In conclusion, our results indicated that human ES-MSCs could restore ovarian structure and function in chemotherapy-induced POF mice and improve fertility. Transplantation of ES-MSCs improved the disturbed endocrine secretion system, reduced apoptosis rate in the ovaries, and improved folliculogenesis possibly through a paracrine effect and ovarian cell survival. Therefore, ES-MSCs could be a promising source for stem cell therapy in individuals with POF.

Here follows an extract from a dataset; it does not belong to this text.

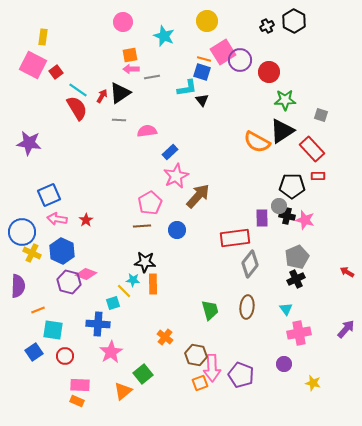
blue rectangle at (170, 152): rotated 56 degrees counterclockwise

Premature ovarian failure (POF) is characterized by amenorrhea, hypoestrogenemia, high gonadotropins and infertility in women under 40-years-old. Previous reports demonstrated that various tissue-specific stem cells could restore ovarian function and folliculogenesis in chemotherapy-induced POF mice.

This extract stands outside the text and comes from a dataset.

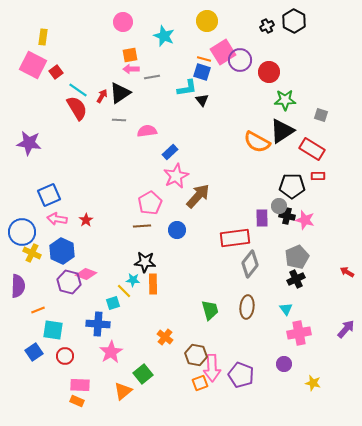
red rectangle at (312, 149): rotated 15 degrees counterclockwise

Human embryonic stem cell-derived MSC (ES-MSC) have advantages, such as higher proliferation, more potent anti-inflammatory properties and lack of obstacles of harvesting tissue-specific MSCs that make them attractive candidates for restoring fertility in patients with POF.
The aim of this study was to evaluate the therapeutic efficacy of ES-MSCs in a model of chemotherapy-induced POF.
In this study, we initially established a mouse POF model by administration of cyclophosphamide and busulfan, then we transplanted ES-MSCs and bone marrow-derived MSC (BM-MSC) into a mouse model of POF to investigate the role of these cells and mechanisms of action for improvement of POF.
The POF model established by the 100 mg/kg dose of cyclophosphamide showed significant decreases in body weight, follicle count and estradiol level but had an increased follicle-stimulating hormone level. ES-MSC and/or BM-MSC transplantation significantly improved body weight, follicle count, hormone secretion, survival rate and reproductive function in POF mice. Gene expression and Western blot analysis, terminal deoxynucleotidyl transferase mediated 2-deoxyuridine 5-triphosphate nick end labelling assay and immunohistochemistry indicated that the ES-MSCs or BM-MSCs reduced apoptosis in the follicles and restored fertility in chemotherapy-induced POF mice. The results of this study indicated that the effects of ES-MSCs and BM-MSCs in restoring ovarian function appear via the paracrine mechanisms of cytokines.
Our findings demonstrated that human ES-MSCs, similar to BM-MSCs, improved ovarian function and restored fertility in a mouse POF model.
Our present study results suggest that human ES-MSCs could be a promising source for stem cell therapy in individuals with POF.